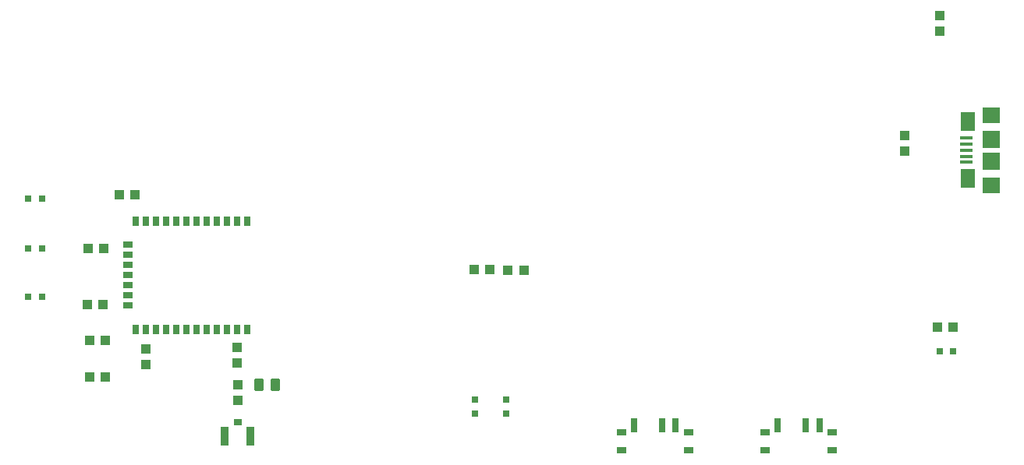
<source format=gbr>
G04 EAGLE Gerber RS-274X export*
G75*
%MOMM*%
%FSLAX34Y34*%
%LPD*%
%INSolderpaste Top*%
%IPPOS*%
%AMOC8*
5,1,8,0,0,1.08239X$1,22.5*%
G01*
%ADD10R,1.350000X0.400000*%
%ADD11R,1.600000X2.100000*%
%ADD12R,1.900000X1.800000*%
%ADD13R,1.900000X1.900000*%
%ADD14R,1.000000X1.100000*%
%ADD15R,0.800000X0.800000*%
%ADD16R,1.100000X1.000000*%
%ADD17R,0.700000X1.500000*%
%ADD18R,1.000000X0.800000*%
%ADD19R,0.700000X1.000000*%
%ADD20R,1.000000X0.700000*%
%ADD21C,0.254000*%
%ADD22R,0.965200X0.762000*%
%ADD23R,0.812800X2.133600*%


D10*
X1059100Y323500D03*
X1059100Y330000D03*
X1059100Y336500D03*
X1059100Y343000D03*
X1059100Y349500D03*
D11*
X1060350Y305500D03*
X1060350Y367500D03*
D12*
X1085850Y298500D03*
D13*
X1085850Y324500D03*
X1085850Y348500D03*
D12*
X1085850Y374500D03*
D14*
X991800Y352500D03*
X991800Y335500D03*
D15*
X559100Y65500D03*
X559100Y50500D03*
D14*
X561600Y206000D03*
X578600Y206000D03*
D16*
X1030300Y465900D03*
X1030300Y482900D03*
D15*
X1029900Y117900D03*
X1044900Y117900D03*
D14*
X1044600Y144300D03*
X1027600Y144300D03*
D15*
X525442Y65442D03*
X525442Y50442D03*
D14*
X524873Y206613D03*
X541873Y206613D03*
D17*
X854500Y37500D03*
X884500Y37500D03*
X899500Y37500D03*
D18*
X840500Y29650D03*
X840500Y10350D03*
X913500Y10350D03*
X913500Y29650D03*
D17*
X698500Y37500D03*
X728500Y37500D03*
X743500Y37500D03*
D18*
X684500Y29650D03*
X684500Y10350D03*
X757500Y10350D03*
X757500Y29650D03*
D19*
X278500Y259500D03*
X267500Y259500D03*
X256500Y259500D03*
X245500Y259500D03*
X234500Y259500D03*
X223500Y259500D03*
X212500Y259500D03*
X201500Y259500D03*
X190500Y259500D03*
X179500Y259500D03*
X168500Y259500D03*
X157500Y259500D03*
D20*
X148600Y234200D03*
X148600Y223200D03*
X148600Y212200D03*
X148600Y201200D03*
X148600Y190200D03*
X148600Y179200D03*
X148600Y168200D03*
D19*
X157500Y142000D03*
X168500Y142000D03*
X179500Y142000D03*
X190500Y142000D03*
X201500Y142000D03*
X212500Y142000D03*
X223500Y142000D03*
X234500Y142000D03*
X245500Y142000D03*
X256500Y142000D03*
X267500Y142000D03*
X278500Y142000D03*
D14*
X267000Y122500D03*
X267000Y105500D03*
D21*
X287300Y76285D02*
X294920Y76285D01*
X287300Y76285D02*
X287300Y87715D01*
X294920Y87715D01*
X294920Y76285D01*
X294920Y78698D02*
X287300Y78698D01*
X287300Y81111D02*
X294920Y81111D01*
X294920Y83524D02*
X287300Y83524D01*
X287300Y85937D02*
X294920Y85937D01*
X305080Y76285D02*
X312700Y76285D01*
X305080Y76285D02*
X305080Y87715D01*
X312700Y87715D01*
X312700Y76285D01*
X312700Y78698D02*
X305080Y78698D01*
X305080Y81111D02*
X312700Y81111D01*
X312700Y83524D02*
X305080Y83524D01*
X305080Y85937D02*
X312700Y85937D01*
D16*
X268000Y64500D03*
X268000Y81500D03*
D22*
X268000Y40814D03*
D23*
X254046Y25574D03*
X281954Y25574D03*
D14*
X168000Y120500D03*
X168000Y103500D03*
X107500Y90000D03*
X124500Y90000D03*
D16*
X124500Y130000D03*
X107500Y130000D03*
D14*
X121500Y169000D03*
X104500Y169000D03*
X122500Y230000D03*
X105500Y230000D03*
X156500Y288000D03*
X139500Y288000D03*
D15*
X40500Y177000D03*
X55500Y177000D03*
X40500Y230000D03*
X55500Y230000D03*
X40500Y284000D03*
X55500Y284000D03*
M02*

</source>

WHAT YOU SHOULD DO -
Each entry, start to finish, goes into your copy exactly; the pictures stay out.

SOLUTION FOR THIS TASK -
<source format=gbr>
G04 EAGLE Gerber RS-274X export*
G75*
%MOMM*%
%FSLAX34Y34*%
%LPD*%
%INSolderpaste Top*%
%IPPOS*%
%AMOC8*
5,1,8,0,0,1.08239X$1,22.5*%
G01*
%ADD10R,1.350000X0.400000*%
%ADD11R,1.600000X2.100000*%
%ADD12R,1.900000X1.800000*%
%ADD13R,1.900000X1.900000*%
%ADD14R,1.000000X1.100000*%
%ADD15R,0.800000X0.800000*%
%ADD16R,1.100000X1.000000*%
%ADD17R,0.700000X1.500000*%
%ADD18R,1.000000X0.800000*%
%ADD19R,0.700000X1.000000*%
%ADD20R,1.000000X0.700000*%
%ADD21C,0.254000*%
%ADD22R,0.965200X0.762000*%
%ADD23R,0.812800X2.133600*%


D10*
X1059100Y323500D03*
X1059100Y330000D03*
X1059100Y336500D03*
X1059100Y343000D03*
X1059100Y349500D03*
D11*
X1060350Y305500D03*
X1060350Y367500D03*
D12*
X1085850Y298500D03*
D13*
X1085850Y324500D03*
X1085850Y348500D03*
D12*
X1085850Y374500D03*
D14*
X991800Y352500D03*
X991800Y335500D03*
D15*
X559100Y65500D03*
X559100Y50500D03*
D14*
X561600Y206000D03*
X578600Y206000D03*
D16*
X1030300Y465900D03*
X1030300Y482900D03*
D15*
X1029900Y117900D03*
X1044900Y117900D03*
D14*
X1044600Y144300D03*
X1027600Y144300D03*
D15*
X525442Y65442D03*
X525442Y50442D03*
D14*
X524873Y206613D03*
X541873Y206613D03*
D17*
X854500Y37500D03*
X884500Y37500D03*
X899500Y37500D03*
D18*
X840500Y29650D03*
X840500Y10350D03*
X913500Y10350D03*
X913500Y29650D03*
D17*
X698500Y37500D03*
X728500Y37500D03*
X743500Y37500D03*
D18*
X684500Y29650D03*
X684500Y10350D03*
X757500Y10350D03*
X757500Y29650D03*
D19*
X278500Y259500D03*
X267500Y259500D03*
X256500Y259500D03*
X245500Y259500D03*
X234500Y259500D03*
X223500Y259500D03*
X212500Y259500D03*
X201500Y259500D03*
X190500Y259500D03*
X179500Y259500D03*
X168500Y259500D03*
X157500Y259500D03*
D20*
X148600Y234200D03*
X148600Y223200D03*
X148600Y212200D03*
X148600Y201200D03*
X148600Y190200D03*
X148600Y179200D03*
X148600Y168200D03*
D19*
X157500Y142000D03*
X168500Y142000D03*
X179500Y142000D03*
X190500Y142000D03*
X201500Y142000D03*
X212500Y142000D03*
X223500Y142000D03*
X234500Y142000D03*
X245500Y142000D03*
X256500Y142000D03*
X267500Y142000D03*
X278500Y142000D03*
D14*
X267000Y122500D03*
X267000Y105500D03*
D21*
X287300Y76285D02*
X294920Y76285D01*
X287300Y76285D02*
X287300Y87715D01*
X294920Y87715D01*
X294920Y76285D01*
X294920Y78698D02*
X287300Y78698D01*
X287300Y81111D02*
X294920Y81111D01*
X294920Y83524D02*
X287300Y83524D01*
X287300Y85937D02*
X294920Y85937D01*
X305080Y76285D02*
X312700Y76285D01*
X305080Y76285D02*
X305080Y87715D01*
X312700Y87715D01*
X312700Y76285D01*
X312700Y78698D02*
X305080Y78698D01*
X305080Y81111D02*
X312700Y81111D01*
X312700Y83524D02*
X305080Y83524D01*
X305080Y85937D02*
X312700Y85937D01*
D16*
X268000Y64500D03*
X268000Y81500D03*
D22*
X268000Y40814D03*
D23*
X254046Y25574D03*
X281954Y25574D03*
D14*
X168000Y120500D03*
X168000Y103500D03*
X107500Y90000D03*
X124500Y90000D03*
D16*
X124500Y130000D03*
X107500Y130000D03*
D14*
X121500Y169000D03*
X104500Y169000D03*
X122500Y230000D03*
X105500Y230000D03*
X156500Y288000D03*
X139500Y288000D03*
D15*
X40500Y177000D03*
X55500Y177000D03*
X40500Y230000D03*
X55500Y230000D03*
X40500Y284000D03*
X55500Y284000D03*
M02*

</source>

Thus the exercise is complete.